Additionally, I need some opinions on the following final logo that I came up with. Having worked with this mostly at small sizes, I began viewing it large and realized I wasn't sure which line type was better: sharp or soft corners. The soft corners 'feel' a bit nicer, but the sharp corners seem to tie into the type better. Opinions?

soft or sharp?

aluminum's picture

Actually, if you have any fine-tuning suggestions for the mark overall, feel free to share them. This is the final polishing stage before making it official.

pstanley's picture

I think the style guide is good.

On the style guide, depending on who your audience is, it might help to separate out the logo use and abuse advice for different media/functions: one page for use on the web (size, borders, file-type etc); one page for color printing; one page for black and white printed matter; one page for signage etc.

Otherwise, there may be a danger that people say 'Oh well, I prefer the signage version, and although I'm about to put out a leaflet, it's "approved" so I think I will use that.' Also some of your audience may start reading about Pantone colors and just think 'This is all stuff for professional printers, I reckon I'll just do the best I can'

It might also be useful to divide sections clearly into "Preferred" "Tolerated" "Forbidden" categories: sort of red, amber and green. Otherwise my guess is people will tend to treat anything not expressly prohibited as permitted. That's how (we) lawyers think.

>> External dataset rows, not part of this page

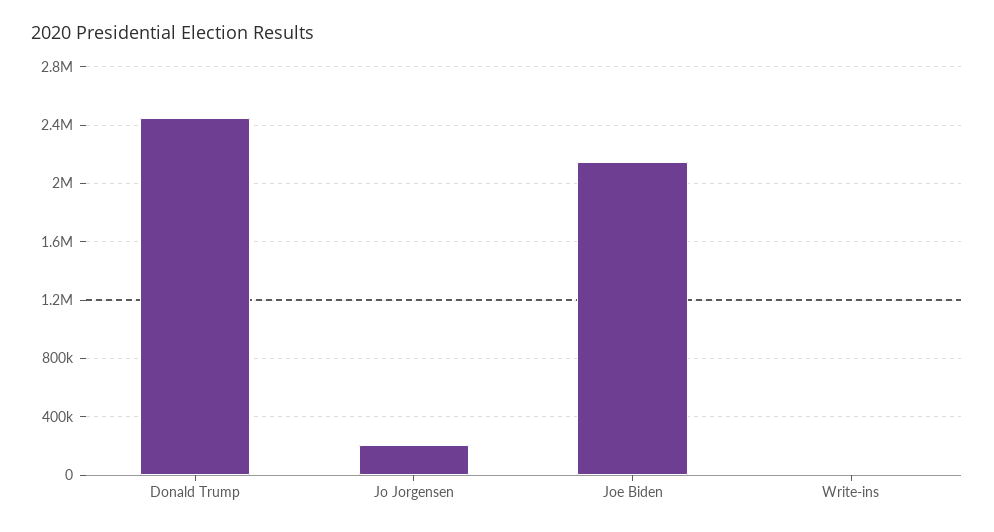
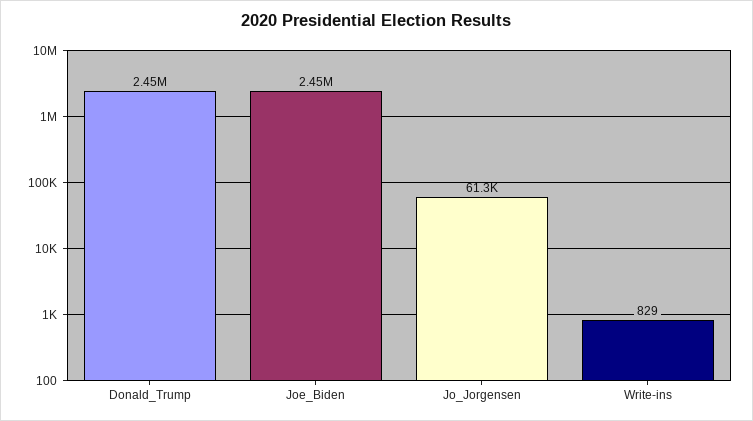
  {
    "Donald Trump": 2450000,
-   "Jo Jorgensen": 200000,
+   "Jo Jorgensen": 61300,
-   "Joe Biden": 2150000,
+   "Joe Biden": 2450000,
    "Write-ins": 829
  }

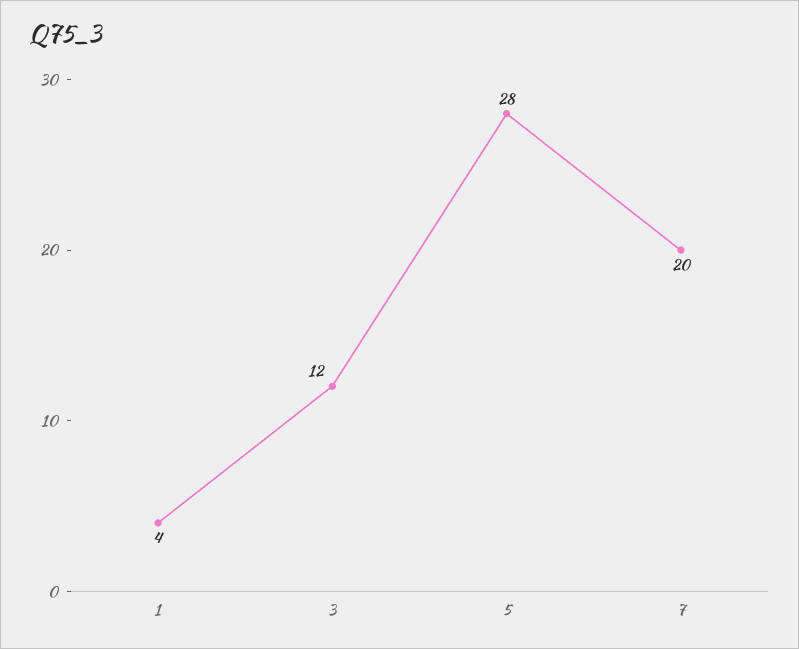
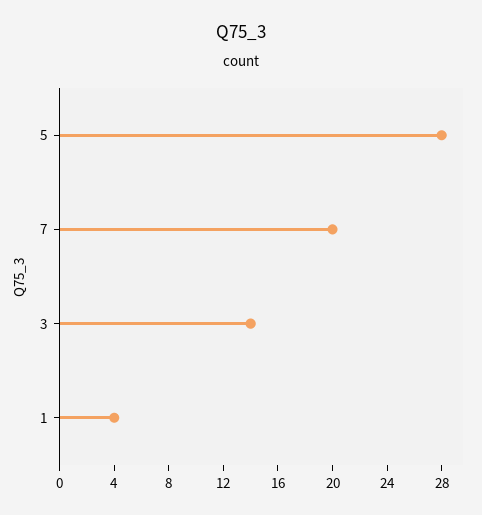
  {
    "1": 4,
-   "3": 12,
+   "3": 14,
    "5": 28,
    "7": 20
  }

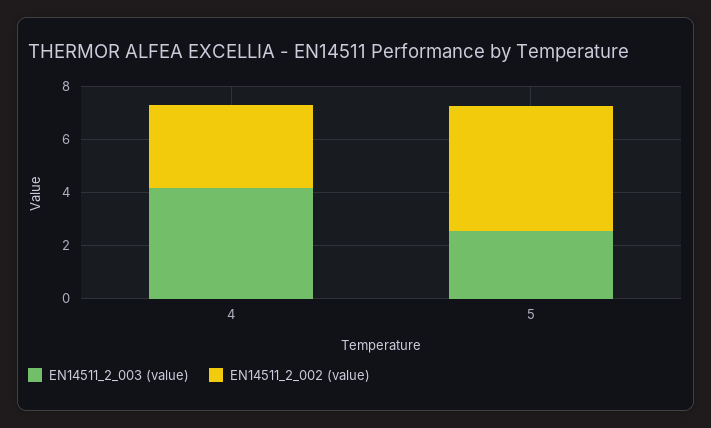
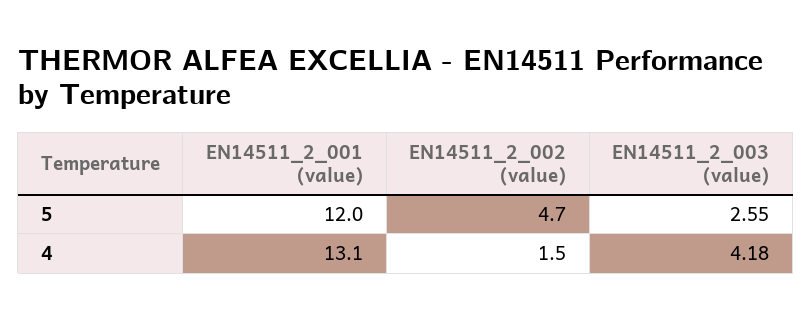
  {
    "EN14511_2_003 (value)": {
      "4": 4.18,
      "5": 2.55
    },
    "EN14511_2_002 (value)": {
-     "4": 3,
+     "4": 1.5,
      "5": 4.7
-   }
+   },
+   "EN14511_2_001 (value)": {
+     "5": 12,
+     "4": 13.1
+   }
  }

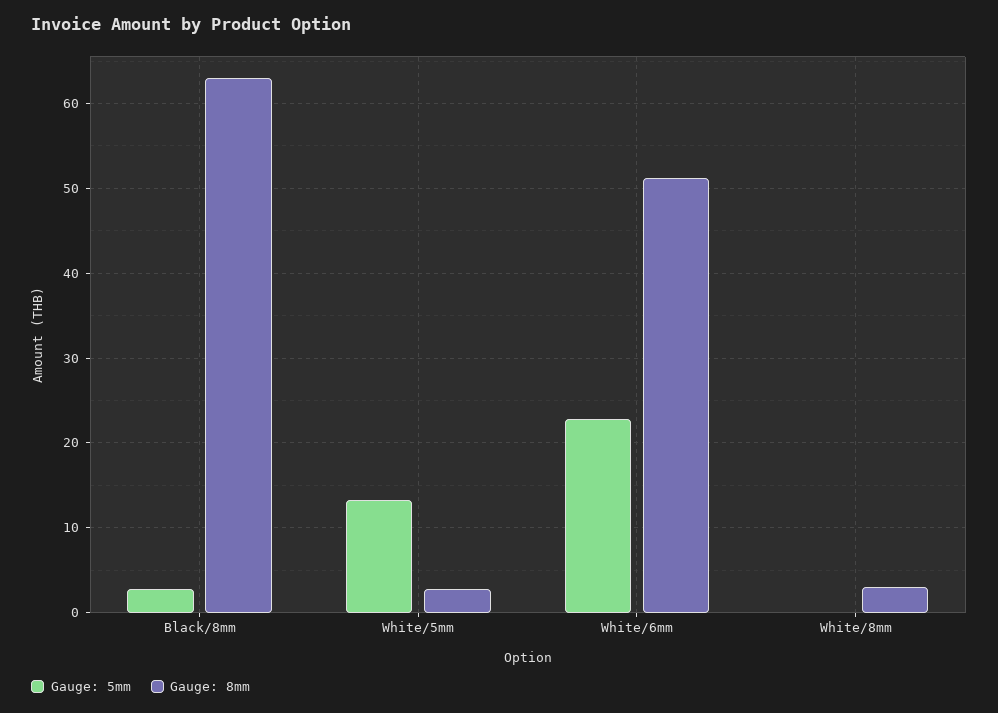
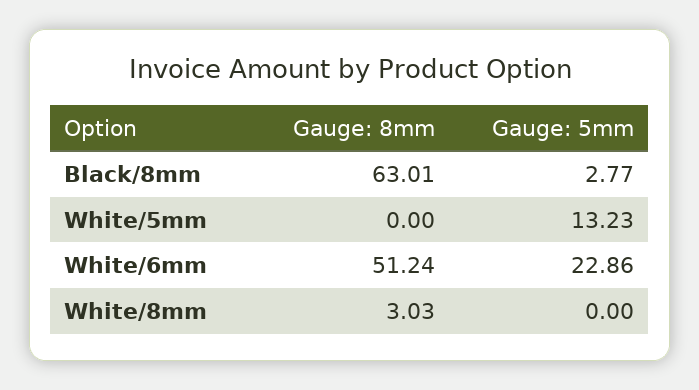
  {
    "Gauge: 5mm": {
      "Black/8mm": 2.77,
      "White/5mm": 13.23,
      "White/6mm": 22.86,
      "White/8mm": 0
    },
    "Gauge: 8mm": {
      "Black/8mm": 63.01,
-     "White/5mm": 3,
+     "White/5mm": 0,
      "White/6mm": 51.24,
      "White/8mm": 3.03
    }
  }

Do you need as many alternatives as you have? For instance, do you need both the green on black and the black on green horizontal versions (since both have the red too)? Which is preferred, or is it a totally free choice? Is the version with the logo preferred to the all-words version, or don't you mind?

kakaze's picture

hard corners, definitely.

aluminum's picture

Any last votes for the hard vs. soft corners? Will be sending this off tomorrow...

Hildebrant's picture


tsprowl's picture


Jordan Harper's picture


I spotted a few things on the pdf that I thought I should point out.

page two paragraph 1: 'exostomg' or 'existing'?

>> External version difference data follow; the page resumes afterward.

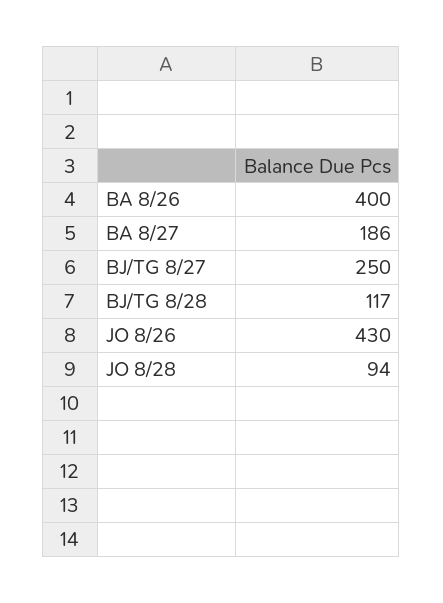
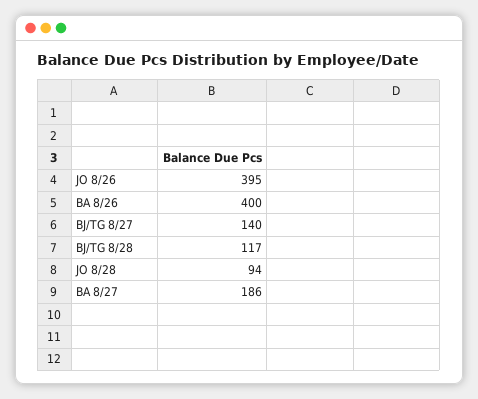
  {
    "BA 8/26": 400,
    "BA 8/27": 186,
-   "BJ/TG 8/27": 250,
+   "BJ/TG 8/27": 140,
    "BJ/TG 8/28": 117,
-   "JO 8/26": 430,
+   "JO 8/26": 395,
    "JO 8/28": 94
  }

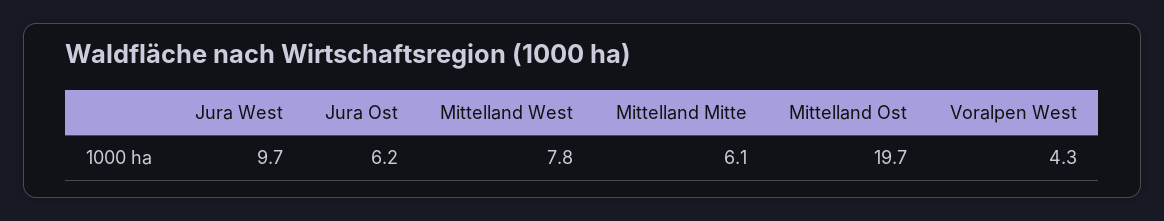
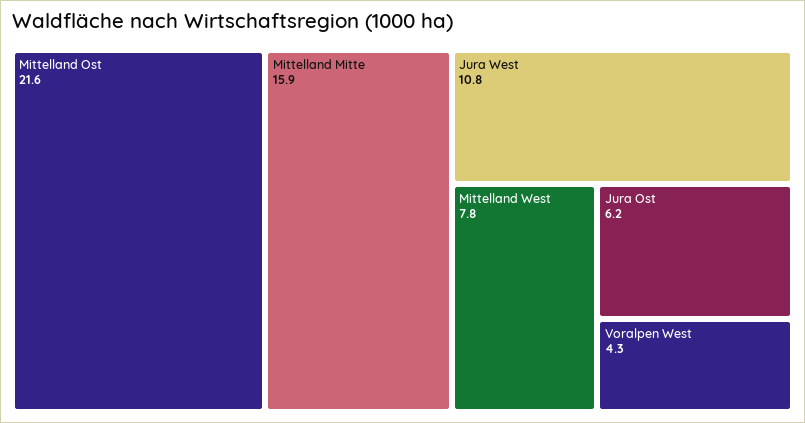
  {
-   "Jura West": 9.7,
+   "Jura West": 10.8,
    "Jura Ost": 6.2,
    "Mittelland West": 7.8,
-   "Mittelland Mitte": 6.1,
+   "Mittelland Mitte": 15.9,
-   "Mittelland Ost": 19.7,
+   "Mittelland Ost": 21.6,
    "Voralpen West": 4.3
  }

page three paragraph 2: 'The one exception is that one side of the mark may ABUT the page edge or the edge of a bounding object' -- ABUT?

page three: I think rather than saying 1 inch ^2, it may be better to say 1 x 1 inch, ditto for 100 pixels ^2. Just to be absolutely clear about what you mean.


hrant's picture

Is this a hard crowd or what?
Hard for me too.


adriano's picture

justice is hard :-)

pstanley's picture

Hard. Soft looks like a bent coathanger.

aluminum's picture

Thanks everyone. Hard it is!

And thanks for the proofreading, Jordan! (Though I'm not sure I understand your 'abut' comment...are you suggesting I use a different word there?)

Jordan Harper's picture

you're welcome, maybe i should have checked first -- I'd never heard the word 'Abut' before . . . perhaps you should change it to a word more widely understood?

Or maybe I'm just a Philistine ;)


robert_salzmer's picture

Looking for corporate design manuals, corporate identity manuals, identity sites, styleguides, etc?
Try to explore my just relased site about corporate identity documentation.

Btw. We still need more authors!

aluminum's picture

Robert...nice site! I like the idea. Do check your stie in FireFox, though...your navigation pane is completely unreadable (too small) in FireFox for some reason.

robert_salzmer's picture

Thanks Darrel,
Sorry, I know about the firefox-problem - is still beta. I hope i find the time to let it fix next days.

e's picture

Hello Robert,

Mozilla 1.5 has the same problem. Maybe is related to this part of your code:

param name="SCALE" value="exactfit">
embed src="gfx/topic.swf" width="970" height="100" hspace="0" vspace="0" scale="exactfit" quality="high" pluginspage="" type="application/x-shockwave-flash" menu="false"></embed

You're giving a height of 100 px to your flash navigation system. Maybe Mozilla and Firefox don't recognize the "exactfit" parameter.

All the best

robert_salzmer's picture

Thanks Vicente,

you are so right. Thanks. =) is now working on firefox too. Enjoy.